Focus on transitions rather than initiation:

Code
from jaxcmr.loss.transform_sequence_likelihood import ExcludeFirstRecallLikelihoodFnGenerator

fitter = ScipyDE(
    ...,
    loss_fn_generator=ExcludeFirstRecallLikelihoodFnGenerator,
)

Why exclude first recall? - First recall is heavily influenced by recency - Transitions test contiguity more directly - Removes confound of start-of-retrieval dynamics

Exclude Termination

Focus on item selection, ignore stopping decisions:

Code
from jaxcmr.loss.transform_sequence_likelihood import ExcludeTerminationLikelihoodFnGenerator

fitter = ScipyDE(
    ...,
    loss_fn_generator=ExcludeTerminationLikelihoodFnGenerator,
)

Why exclude termination? - Stopping behavior may be noisy or poorly modeled - Focus on which items are retrieved - Useful when stop parameters are unreliable

Custom Masking

Create your own mask function:

Code
from jaxcmr.loss.transform_sequence_likelihood import MemorySearchLikelihoodFnGenerator

def my_mask_fn(pres, recalls):
    """Example: mask recalls after position 5."""
    return jnp.arange(len(recalls)) < 5

# Use with the base generator that accepts mask functions
# (Implementation-specific)

Computational Notes

Sequential Computation

Likelihood requires sequential model updates:

Code
for each recall r_j:
    probs = model.outcome_probabilities()
    likelihood *= probs[r_j]
    model = model.retrieve(r_j)

This is implemented efficiently with lax.scan to maintain JAX traceability.

Numerical Stability

Log-probabilities are summed to avoid underflow:

\[\log \mathcal{L} = \sum_j \log P(r_j \mid \ldots)\]

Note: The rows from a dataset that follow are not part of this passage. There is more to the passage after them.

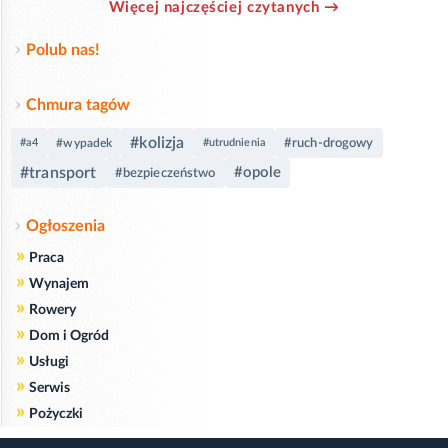
Więcej najczęściej czytanych →
Polub nas!
Chmura tagów
#kolizja
#ruch-drogowy
#a4
#wypadek
#utrudnienia
#transport
#opole
#bezpieczeństwo
Ogłoszenia
»
Praca
»
Wynajem
»
Rowery
»
Dom i Ogród
»
Usługi
»
Serwis
»
Pożyczki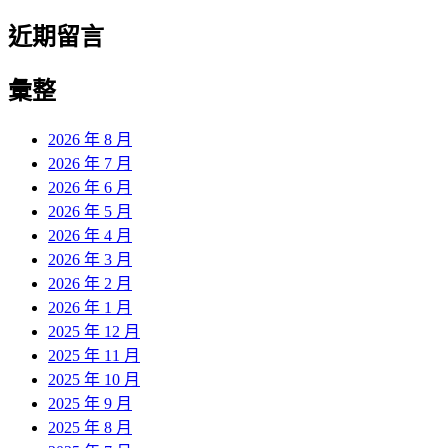
近期留言
彙整
2026 年 8 月
2026 年 7 月
2026 年 6 月
2026 年 5 月
2026 年 4 月
2026 年 3 月
2026 年 2 月
2026 年 1 月
2025 年 12 月
2025 年 11 月
2025 年 10 月
2025 年 9 月
2025 年 8 月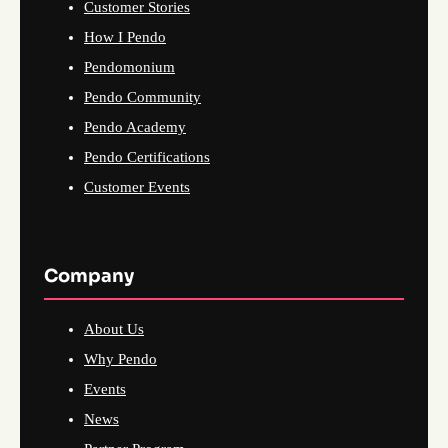
Customer Stories
How I Pendo
Pendomonium
Pendo Community
Pendo Academy
Pendo Certifications
Customer Events
Company
About Us
Why Pendo
Events
News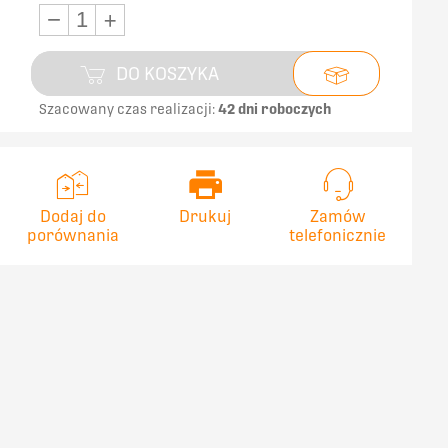
−
+
DO KOSZYKA
Szacowany czas realizacji:
42 dni roboczych
Dodaj do
Drukuj
Zamów
porównania
telefonicznie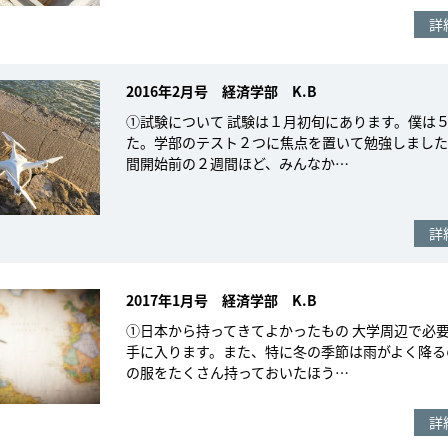
詳
2016年2月号 経済学部 K.B
①試験について 試験は１月初旬にあります。僕は
た。学部のテスト２つに焦点を置いて勉強しました
間開始前の２週間ほど、みんなか…
詳
2017年1月号 経済学部 K.B
①日本から持ってきてよかったもの 大学周辺で必
手に入ります。また、特に冬の季節は雨がよく降る
の服をたくさん持っておいたほう…
詳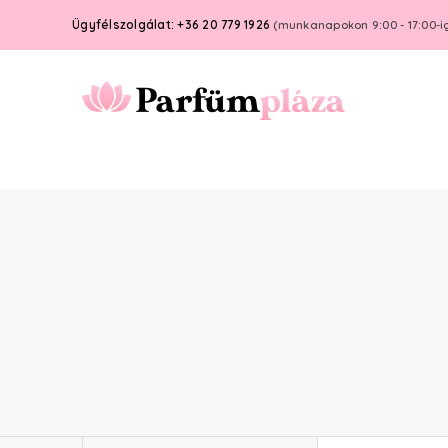
Ügyfélszolgálat: +36 20 779 1926
(munkanapokon 9:00 - 17:00-i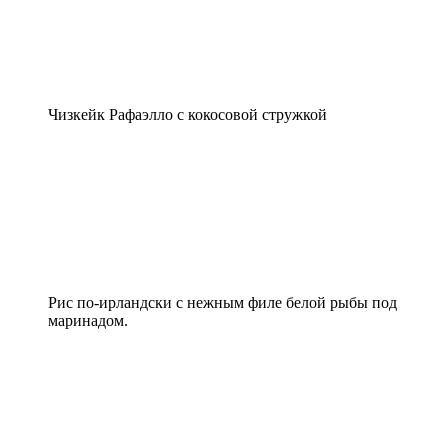
Чизкейк Рафаэлло с кокосовой стружкой
Рис по-ирландски с нежным филе белой рыбы под
маринадом.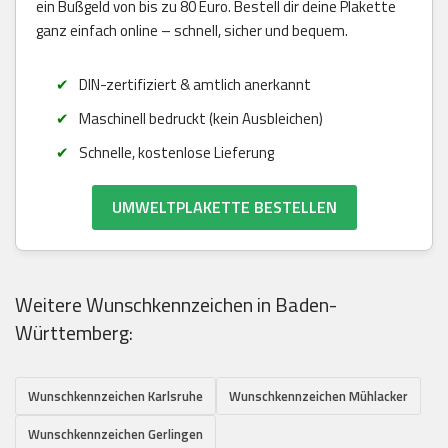
ein Bußgeld von bis zu 80 Euro. Bestell dir deine Plakette
ganz einfach online – schnell, sicher und bequem.
DIN-zertifiziert & amtlich anerkannt
Maschinell bedruckt (kein Ausbleichen)
Schnelle, kostenlose Lieferung
UMWELTPLAKETTE BESTELLEN
Weitere Wunschkennzeichen in Baden-
Württemberg:
Wunschkennzeichen Karlsruhe
Wunschkennzeichen Mühlacker
Wunschkennzeichen Gerlingen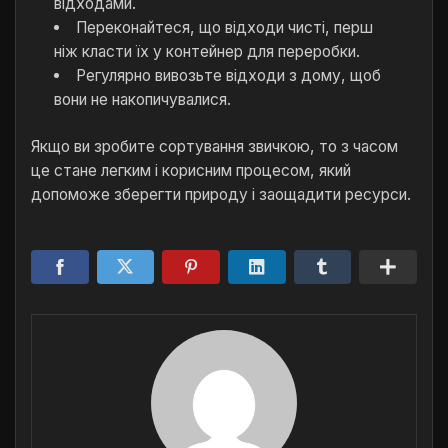
відходами.
Переконайтеся, що відходи чисті, перш
ніж класти їх у контейнер для переробки.
Регулярно вивозьте відходи з дому, щоб
вони не накопичувалися.
Якщо ви зробите сортування звичкою, то з часом
це стане легким і корисним процесом, який
допоможе зберегти природу і заощадити ресурси.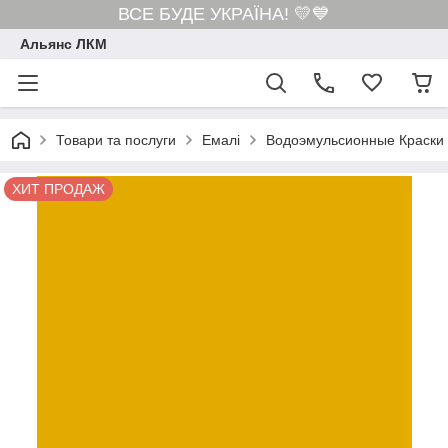
ВСЕ БУДЕ УКРАЇНА! 💛💙
Альянс ЛКМ
Товари та послуги
Емалі
Водоэмульсионные Краски
ХИТ ПРОДАЖ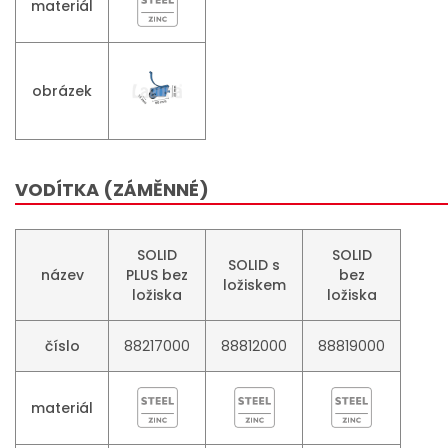
materiál
obrázek
VODÍTKA (ZÁMĚNNÉ)
SOLID
SOLID
SOLID s
název
PLUS bez
bez
ložiskem
ložiska
ložiska
číslo
88217000
88812000
88819000
materiál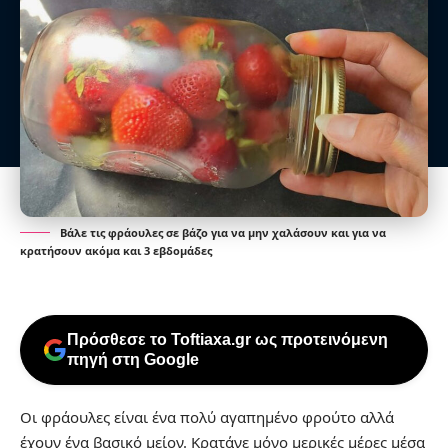
Βάλε τις φράουλες σε βάζο για να μην χαλάσουν και για να
κρατήσουν ακόμα και 3 εβδομάδες
Πρόσθεσε το Toftiaxa.gr ως προτεινόμενη
πηγή στη Google
Οι φράουλες είναι ένα πολύ αγαπημένο φρούτο αλλά
έχουν ένα βασικό μείον. Κρατάνε μόνο μερικές μέρες μέσα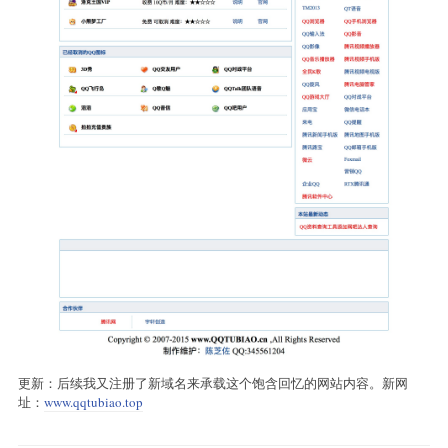
更新：后续我又注册了新域名来承载这个饱含回忆的网站内容。新网
址：
www.qqtubiao.top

A small constant lb (lower bound) prevents log(0):

Code
log_prob = jnp.log(prob + lb)

Vectorized Parameters

For population-based optimizers, the loss function accepts batched parameters:

Code
# Shape: (n_params, pop_size)
params_batch = ...
losses = loss_fn(params_batch)  # Shape: (pop_size,)

What Likelihood Captures

Temporal Dynamics

  • Contiguity: Transitions to nearby items
  • Forward asymmetry: Preference for forward transitions
  • Recency: First recalls from end of list

Serial Position Effects

  • Primacy: Enhanced recall of early items
  • Recency: Enhanced recall of late items

Stopping Behavior

  • When subjects terminate recall
  • How stop probability changes with recalls

Limitations

Order Dependence

Likelihood assumes order is meaningful. For unordered recall, use Set Permutation Likelihood.

Computational Cost

Sequential computation limits parallelism. Each trial requires \(O(k)\) model updates where \(k\) is recall count.

Sensitivity to Zeros

If the model assigns probability 0 to an observed event, likelihood becomes \(-\infty\). The lb constant mitigates this but doesn’t solve fundamental model misspecification.